Paulos credits Ackerman, and calls out OVCRGE staff for supporting PSL with creative problem solving and finding ways to lessen administrative burden as the center has navigated complex local, national and international collaborations.
“Bob has left a significant mark on UW–Madison, having earned international respect for his leadership and ingenuity,” Ackerman says. “Bob leaves PSL in great shape to continue that legacy and further UW–Madison’s contribution to exploring and supporting exciting research on the surface, under-ground and in space.”
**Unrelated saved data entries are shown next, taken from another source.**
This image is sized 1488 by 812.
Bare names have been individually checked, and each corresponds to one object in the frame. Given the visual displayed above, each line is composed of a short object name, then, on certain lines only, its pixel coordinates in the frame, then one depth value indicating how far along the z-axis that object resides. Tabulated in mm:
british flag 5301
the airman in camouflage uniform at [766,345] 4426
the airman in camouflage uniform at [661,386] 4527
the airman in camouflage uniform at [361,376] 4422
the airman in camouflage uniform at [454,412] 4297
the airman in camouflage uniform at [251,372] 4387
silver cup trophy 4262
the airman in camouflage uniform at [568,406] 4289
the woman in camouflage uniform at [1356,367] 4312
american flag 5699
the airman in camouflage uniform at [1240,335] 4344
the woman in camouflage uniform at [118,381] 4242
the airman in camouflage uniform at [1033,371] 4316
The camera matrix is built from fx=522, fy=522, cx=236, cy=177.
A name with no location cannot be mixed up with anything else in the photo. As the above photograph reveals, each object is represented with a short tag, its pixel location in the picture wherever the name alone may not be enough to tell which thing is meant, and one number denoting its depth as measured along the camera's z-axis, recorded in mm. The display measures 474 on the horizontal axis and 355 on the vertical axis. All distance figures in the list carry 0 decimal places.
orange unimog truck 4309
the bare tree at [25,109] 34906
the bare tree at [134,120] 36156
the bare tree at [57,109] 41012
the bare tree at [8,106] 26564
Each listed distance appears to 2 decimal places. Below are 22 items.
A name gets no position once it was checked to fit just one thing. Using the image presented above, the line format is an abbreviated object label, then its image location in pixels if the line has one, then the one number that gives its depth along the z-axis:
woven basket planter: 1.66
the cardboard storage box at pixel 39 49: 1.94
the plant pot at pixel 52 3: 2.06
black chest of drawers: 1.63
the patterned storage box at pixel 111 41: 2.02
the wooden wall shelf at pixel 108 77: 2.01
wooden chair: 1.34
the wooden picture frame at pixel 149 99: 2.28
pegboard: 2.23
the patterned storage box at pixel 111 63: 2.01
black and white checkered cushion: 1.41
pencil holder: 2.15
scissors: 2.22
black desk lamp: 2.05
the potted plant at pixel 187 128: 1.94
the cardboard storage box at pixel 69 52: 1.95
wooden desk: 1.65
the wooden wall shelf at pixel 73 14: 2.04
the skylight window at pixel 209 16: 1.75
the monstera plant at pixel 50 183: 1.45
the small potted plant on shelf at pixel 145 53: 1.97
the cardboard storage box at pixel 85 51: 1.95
In retirement, Paulos plans to turn his attention to his cabin in Vilas County and a “shack” on 100 acres in Adams County. He has lots of unfinished and yet-to-be started projects on the properties. He bought a fishing boat over the summer – walleye be warned – and will be exploring another frontier further moving forward.
Instead of contemplating space mysteries such as the origin of neutrinos from the cornfields of Stoughton or the ice at the South Pole, he will now be spending retirement in the wilds of northern Wisconsin’s outdoors.